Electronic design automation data
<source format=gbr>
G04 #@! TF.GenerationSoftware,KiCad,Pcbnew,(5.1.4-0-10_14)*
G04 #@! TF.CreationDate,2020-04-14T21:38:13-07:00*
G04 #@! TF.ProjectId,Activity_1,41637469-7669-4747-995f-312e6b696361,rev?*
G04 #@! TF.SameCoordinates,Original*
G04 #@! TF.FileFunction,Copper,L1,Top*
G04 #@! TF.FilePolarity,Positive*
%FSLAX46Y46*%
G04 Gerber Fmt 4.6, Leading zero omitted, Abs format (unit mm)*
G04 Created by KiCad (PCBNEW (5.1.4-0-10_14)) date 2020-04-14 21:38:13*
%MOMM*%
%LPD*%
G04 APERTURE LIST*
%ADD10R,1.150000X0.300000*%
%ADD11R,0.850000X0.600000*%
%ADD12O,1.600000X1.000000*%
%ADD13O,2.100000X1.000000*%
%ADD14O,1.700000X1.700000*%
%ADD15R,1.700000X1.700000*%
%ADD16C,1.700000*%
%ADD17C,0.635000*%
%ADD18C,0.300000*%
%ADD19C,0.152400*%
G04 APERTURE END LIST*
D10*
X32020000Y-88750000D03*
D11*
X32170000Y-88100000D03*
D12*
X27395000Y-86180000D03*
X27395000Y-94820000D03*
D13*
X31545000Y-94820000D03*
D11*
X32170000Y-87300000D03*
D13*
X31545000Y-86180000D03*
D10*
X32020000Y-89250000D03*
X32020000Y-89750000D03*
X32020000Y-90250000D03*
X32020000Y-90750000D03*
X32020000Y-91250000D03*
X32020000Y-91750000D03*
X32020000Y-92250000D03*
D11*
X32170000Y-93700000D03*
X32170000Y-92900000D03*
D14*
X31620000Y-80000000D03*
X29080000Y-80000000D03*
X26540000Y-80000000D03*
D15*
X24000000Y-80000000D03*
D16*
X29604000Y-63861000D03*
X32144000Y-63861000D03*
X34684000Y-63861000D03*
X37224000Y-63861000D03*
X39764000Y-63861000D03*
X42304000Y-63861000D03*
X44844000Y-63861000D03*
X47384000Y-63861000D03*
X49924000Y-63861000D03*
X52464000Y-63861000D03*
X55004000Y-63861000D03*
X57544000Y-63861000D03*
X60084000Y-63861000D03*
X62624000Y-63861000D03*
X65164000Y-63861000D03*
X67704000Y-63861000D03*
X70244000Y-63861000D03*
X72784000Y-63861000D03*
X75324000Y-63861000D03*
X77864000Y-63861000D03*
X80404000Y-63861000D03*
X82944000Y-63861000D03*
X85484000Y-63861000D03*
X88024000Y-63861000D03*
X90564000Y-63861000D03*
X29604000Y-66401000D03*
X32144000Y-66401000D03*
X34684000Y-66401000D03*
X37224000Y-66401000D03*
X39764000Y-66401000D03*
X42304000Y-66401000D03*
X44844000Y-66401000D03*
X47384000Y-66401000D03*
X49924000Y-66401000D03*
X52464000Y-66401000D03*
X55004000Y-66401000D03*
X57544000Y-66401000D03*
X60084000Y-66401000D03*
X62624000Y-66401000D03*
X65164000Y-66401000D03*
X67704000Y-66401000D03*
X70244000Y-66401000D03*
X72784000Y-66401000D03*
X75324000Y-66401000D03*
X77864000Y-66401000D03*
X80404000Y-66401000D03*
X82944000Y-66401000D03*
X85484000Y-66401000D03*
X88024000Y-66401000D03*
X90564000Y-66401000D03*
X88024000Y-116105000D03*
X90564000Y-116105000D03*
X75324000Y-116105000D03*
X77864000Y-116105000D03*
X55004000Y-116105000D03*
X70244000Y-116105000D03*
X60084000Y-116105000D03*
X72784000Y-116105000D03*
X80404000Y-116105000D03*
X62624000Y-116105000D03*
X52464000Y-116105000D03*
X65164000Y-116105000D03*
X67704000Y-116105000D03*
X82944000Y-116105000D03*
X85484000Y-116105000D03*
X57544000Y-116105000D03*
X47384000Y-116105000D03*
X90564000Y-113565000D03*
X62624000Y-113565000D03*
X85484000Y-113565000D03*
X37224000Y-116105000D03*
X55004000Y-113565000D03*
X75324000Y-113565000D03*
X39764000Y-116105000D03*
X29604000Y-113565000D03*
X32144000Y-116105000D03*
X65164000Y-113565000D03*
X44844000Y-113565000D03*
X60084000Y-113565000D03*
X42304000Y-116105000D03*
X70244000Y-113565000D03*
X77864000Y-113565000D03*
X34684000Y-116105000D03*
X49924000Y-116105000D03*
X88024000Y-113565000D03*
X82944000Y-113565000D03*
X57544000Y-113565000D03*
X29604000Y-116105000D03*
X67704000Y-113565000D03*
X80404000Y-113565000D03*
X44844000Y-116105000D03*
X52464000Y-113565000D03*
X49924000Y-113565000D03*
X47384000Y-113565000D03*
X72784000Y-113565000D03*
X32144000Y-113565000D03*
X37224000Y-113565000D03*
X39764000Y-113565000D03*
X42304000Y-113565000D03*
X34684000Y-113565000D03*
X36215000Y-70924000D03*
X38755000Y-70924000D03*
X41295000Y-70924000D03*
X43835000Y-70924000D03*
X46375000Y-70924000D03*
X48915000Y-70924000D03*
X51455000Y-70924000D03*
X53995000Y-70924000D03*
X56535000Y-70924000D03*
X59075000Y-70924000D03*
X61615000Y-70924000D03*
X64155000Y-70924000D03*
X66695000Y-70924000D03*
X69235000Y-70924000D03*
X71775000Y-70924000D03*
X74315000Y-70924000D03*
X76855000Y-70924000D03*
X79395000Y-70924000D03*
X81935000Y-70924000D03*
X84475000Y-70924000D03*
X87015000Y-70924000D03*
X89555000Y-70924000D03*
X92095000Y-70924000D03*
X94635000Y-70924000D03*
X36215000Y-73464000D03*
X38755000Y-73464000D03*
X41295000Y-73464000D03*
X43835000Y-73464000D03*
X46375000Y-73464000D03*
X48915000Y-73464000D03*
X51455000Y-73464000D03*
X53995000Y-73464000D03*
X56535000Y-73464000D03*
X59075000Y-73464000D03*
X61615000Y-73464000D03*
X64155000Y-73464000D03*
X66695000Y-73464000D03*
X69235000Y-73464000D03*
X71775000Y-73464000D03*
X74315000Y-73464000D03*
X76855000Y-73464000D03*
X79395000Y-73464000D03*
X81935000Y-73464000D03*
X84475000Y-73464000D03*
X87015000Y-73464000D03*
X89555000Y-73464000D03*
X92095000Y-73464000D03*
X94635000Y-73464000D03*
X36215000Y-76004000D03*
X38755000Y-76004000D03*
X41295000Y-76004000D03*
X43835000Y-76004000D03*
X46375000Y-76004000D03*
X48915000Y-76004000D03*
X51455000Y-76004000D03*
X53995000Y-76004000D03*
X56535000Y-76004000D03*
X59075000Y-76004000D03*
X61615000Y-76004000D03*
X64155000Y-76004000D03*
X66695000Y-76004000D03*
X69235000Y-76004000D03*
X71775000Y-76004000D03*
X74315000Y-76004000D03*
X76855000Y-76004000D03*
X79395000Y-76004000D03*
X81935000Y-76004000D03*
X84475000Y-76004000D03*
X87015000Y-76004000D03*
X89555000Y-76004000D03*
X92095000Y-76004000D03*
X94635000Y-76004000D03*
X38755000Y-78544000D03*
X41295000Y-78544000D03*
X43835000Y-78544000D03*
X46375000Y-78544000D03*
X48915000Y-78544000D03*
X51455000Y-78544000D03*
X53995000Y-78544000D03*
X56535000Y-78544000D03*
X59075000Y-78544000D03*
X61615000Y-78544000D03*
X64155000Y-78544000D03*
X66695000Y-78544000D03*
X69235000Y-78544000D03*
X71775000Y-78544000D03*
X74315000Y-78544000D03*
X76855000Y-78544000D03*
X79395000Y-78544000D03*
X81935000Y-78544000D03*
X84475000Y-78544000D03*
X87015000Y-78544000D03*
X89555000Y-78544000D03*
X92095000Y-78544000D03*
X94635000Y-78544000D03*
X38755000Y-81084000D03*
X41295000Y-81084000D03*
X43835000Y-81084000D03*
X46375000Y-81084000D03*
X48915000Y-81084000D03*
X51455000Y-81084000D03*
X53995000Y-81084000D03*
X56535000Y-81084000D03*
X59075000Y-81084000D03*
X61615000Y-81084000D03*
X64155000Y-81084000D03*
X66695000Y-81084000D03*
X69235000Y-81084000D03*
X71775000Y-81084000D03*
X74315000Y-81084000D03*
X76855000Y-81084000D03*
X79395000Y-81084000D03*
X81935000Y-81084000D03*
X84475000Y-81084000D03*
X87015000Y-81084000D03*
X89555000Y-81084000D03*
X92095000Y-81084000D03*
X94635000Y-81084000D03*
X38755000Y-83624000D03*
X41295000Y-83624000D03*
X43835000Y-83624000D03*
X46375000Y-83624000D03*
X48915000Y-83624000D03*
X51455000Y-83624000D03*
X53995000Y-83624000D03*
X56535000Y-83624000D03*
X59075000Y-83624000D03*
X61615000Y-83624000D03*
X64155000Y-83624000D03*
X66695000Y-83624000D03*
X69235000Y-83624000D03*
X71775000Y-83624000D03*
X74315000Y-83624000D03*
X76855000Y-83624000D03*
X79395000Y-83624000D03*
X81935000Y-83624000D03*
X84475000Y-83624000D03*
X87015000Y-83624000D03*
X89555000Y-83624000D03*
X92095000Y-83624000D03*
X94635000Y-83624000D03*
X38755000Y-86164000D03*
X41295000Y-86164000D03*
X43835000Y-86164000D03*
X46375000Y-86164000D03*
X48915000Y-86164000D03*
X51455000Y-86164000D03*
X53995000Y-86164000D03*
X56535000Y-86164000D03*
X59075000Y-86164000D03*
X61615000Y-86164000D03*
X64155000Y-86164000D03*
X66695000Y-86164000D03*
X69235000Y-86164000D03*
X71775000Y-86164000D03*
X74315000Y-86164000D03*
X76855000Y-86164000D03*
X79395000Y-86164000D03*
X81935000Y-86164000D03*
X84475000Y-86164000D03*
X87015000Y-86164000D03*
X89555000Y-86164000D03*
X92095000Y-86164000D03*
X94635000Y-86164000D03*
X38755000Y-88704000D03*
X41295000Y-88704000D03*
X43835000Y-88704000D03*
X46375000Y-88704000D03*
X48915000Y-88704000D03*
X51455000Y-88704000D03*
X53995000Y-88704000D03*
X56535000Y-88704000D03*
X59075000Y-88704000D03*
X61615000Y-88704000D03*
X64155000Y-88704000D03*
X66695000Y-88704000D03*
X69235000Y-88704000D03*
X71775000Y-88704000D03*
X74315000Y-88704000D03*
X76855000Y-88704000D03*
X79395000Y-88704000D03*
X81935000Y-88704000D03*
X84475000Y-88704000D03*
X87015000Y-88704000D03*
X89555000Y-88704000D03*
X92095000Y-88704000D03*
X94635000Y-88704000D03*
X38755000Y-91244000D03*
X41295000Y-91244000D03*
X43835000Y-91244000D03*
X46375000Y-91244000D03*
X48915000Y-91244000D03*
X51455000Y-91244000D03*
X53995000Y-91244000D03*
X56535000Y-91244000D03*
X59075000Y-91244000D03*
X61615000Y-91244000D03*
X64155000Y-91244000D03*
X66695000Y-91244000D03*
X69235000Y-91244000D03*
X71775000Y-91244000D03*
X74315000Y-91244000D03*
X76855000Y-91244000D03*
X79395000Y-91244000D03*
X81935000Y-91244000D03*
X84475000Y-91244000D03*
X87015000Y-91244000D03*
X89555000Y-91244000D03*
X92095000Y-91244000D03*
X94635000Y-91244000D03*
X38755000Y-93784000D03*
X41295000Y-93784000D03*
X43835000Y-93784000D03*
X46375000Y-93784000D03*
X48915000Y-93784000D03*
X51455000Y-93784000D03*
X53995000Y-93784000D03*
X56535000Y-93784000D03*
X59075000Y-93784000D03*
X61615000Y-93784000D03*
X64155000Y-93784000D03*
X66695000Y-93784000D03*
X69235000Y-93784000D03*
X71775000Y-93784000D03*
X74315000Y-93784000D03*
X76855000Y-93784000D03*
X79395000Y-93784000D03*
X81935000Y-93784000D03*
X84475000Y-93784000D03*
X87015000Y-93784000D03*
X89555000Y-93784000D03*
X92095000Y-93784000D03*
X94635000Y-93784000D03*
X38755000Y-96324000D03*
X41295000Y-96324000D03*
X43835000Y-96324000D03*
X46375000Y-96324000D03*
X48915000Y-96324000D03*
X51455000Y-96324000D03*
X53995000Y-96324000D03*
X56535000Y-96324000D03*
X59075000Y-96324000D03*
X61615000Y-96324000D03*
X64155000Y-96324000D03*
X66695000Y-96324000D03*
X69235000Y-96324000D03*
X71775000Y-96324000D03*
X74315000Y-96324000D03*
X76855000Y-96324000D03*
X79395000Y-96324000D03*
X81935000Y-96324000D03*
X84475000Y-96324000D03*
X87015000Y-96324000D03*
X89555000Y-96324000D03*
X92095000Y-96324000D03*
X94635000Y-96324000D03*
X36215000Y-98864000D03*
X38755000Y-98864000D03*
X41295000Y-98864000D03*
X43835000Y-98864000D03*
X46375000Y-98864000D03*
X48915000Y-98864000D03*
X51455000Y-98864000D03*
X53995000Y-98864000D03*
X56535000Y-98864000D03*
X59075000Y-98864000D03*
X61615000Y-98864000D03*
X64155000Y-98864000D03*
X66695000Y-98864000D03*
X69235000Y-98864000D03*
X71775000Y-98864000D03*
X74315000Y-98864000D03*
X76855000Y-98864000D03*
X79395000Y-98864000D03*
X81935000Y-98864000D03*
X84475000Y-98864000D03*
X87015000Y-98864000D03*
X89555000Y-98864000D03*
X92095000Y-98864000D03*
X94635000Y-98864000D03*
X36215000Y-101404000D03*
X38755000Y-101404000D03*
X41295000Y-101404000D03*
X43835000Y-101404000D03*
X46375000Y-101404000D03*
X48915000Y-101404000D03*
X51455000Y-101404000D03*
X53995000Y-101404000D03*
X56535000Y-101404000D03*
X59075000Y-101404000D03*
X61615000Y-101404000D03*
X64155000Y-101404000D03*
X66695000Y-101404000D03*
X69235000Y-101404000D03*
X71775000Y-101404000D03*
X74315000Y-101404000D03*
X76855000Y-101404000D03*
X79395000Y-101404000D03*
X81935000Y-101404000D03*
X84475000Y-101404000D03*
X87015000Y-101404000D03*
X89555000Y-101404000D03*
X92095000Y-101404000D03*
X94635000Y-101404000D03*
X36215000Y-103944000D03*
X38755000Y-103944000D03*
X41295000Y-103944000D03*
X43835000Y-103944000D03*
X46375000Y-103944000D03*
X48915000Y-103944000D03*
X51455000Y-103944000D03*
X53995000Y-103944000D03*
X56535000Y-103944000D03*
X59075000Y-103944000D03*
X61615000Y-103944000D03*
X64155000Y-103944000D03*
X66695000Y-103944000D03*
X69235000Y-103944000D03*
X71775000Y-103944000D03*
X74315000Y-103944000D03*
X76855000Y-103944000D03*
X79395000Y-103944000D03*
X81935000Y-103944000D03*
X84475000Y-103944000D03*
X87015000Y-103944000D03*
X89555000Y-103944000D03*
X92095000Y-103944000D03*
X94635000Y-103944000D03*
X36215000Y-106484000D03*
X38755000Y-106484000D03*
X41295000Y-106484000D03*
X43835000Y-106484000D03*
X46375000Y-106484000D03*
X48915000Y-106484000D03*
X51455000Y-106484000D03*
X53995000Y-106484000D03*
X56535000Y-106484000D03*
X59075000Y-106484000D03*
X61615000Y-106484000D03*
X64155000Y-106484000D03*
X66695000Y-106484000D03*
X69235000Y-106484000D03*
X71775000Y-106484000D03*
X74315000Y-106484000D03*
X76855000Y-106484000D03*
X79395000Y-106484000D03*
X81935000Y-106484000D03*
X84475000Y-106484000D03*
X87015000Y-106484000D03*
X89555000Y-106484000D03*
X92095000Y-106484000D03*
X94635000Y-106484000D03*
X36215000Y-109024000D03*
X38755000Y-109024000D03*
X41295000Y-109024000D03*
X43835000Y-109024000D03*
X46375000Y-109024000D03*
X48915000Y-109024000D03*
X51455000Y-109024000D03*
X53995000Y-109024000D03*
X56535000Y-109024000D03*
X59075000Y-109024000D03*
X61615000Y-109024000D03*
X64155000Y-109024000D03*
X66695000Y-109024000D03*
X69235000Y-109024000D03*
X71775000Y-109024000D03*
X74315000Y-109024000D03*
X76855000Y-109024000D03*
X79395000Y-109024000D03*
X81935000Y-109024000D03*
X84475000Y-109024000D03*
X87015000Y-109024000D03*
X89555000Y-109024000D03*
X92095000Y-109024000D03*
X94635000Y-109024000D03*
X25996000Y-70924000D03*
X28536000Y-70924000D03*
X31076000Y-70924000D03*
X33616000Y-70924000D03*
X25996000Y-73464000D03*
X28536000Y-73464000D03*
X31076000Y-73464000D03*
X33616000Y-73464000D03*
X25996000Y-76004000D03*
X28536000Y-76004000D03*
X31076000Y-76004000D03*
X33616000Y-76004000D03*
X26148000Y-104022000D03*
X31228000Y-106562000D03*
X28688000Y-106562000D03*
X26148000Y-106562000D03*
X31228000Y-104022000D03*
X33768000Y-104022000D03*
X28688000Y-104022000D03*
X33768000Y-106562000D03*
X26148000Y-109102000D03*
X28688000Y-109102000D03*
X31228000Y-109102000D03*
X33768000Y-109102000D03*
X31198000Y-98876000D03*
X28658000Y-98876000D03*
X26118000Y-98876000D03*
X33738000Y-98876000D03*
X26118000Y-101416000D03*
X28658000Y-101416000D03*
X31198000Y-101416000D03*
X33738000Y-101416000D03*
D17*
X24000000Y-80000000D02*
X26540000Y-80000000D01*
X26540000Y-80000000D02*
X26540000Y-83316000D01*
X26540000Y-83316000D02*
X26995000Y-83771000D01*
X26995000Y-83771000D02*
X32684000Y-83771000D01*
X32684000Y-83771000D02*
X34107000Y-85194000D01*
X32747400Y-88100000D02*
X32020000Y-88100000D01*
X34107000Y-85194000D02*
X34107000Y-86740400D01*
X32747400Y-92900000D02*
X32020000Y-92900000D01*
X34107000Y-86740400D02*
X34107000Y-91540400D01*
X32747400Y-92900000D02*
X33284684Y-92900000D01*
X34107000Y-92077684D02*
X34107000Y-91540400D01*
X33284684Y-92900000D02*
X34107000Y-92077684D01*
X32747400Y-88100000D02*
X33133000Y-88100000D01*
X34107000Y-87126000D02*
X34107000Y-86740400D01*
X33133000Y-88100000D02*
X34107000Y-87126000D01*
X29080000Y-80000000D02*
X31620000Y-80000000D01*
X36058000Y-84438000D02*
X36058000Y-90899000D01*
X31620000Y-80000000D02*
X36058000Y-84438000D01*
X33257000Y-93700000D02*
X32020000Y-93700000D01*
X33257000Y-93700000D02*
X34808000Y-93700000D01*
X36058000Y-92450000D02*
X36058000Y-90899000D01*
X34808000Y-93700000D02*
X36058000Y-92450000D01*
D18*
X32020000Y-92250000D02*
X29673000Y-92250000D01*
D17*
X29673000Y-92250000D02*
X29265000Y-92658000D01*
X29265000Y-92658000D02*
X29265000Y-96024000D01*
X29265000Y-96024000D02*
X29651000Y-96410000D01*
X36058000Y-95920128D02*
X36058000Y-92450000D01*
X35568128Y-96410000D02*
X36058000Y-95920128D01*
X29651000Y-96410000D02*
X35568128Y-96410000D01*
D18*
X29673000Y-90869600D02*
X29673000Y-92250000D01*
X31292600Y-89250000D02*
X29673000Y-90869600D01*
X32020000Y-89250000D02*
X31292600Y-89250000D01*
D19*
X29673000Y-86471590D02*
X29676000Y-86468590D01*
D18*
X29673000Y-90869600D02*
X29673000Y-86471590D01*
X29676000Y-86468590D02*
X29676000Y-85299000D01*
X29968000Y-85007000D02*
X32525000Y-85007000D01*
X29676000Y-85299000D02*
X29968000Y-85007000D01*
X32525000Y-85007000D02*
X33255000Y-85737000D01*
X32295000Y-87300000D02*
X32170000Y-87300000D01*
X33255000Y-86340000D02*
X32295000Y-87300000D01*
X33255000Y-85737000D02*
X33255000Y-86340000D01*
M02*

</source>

## What the task requires
Take exactly the lines from the one containing "X89555000Y-81084000D03*" through the one containing "X71775000Y-83624000D03*" in the data above, and output them with nothing added.

## Answer below
X89555000Y-81084000D03*
X92095000Y-81084000D03*
X94635000Y-81084000D03*
X38755000Y-83624000D03*
X41295000Y-83624000D03*
X43835000Y-83624000D03*
X46375000Y-83624000D03*
X48915000Y-83624000D03*
X51455000Y-83624000D03*
X53995000Y-83624000D03*
X56535000Y-83624000D03*
X59075000Y-83624000D03*
X61615000Y-83624000D03*
X64155000Y-83624000D03*
X66695000Y-83624000D03*
X69235000Y-83624000D03*
X71775000Y-83624000D03*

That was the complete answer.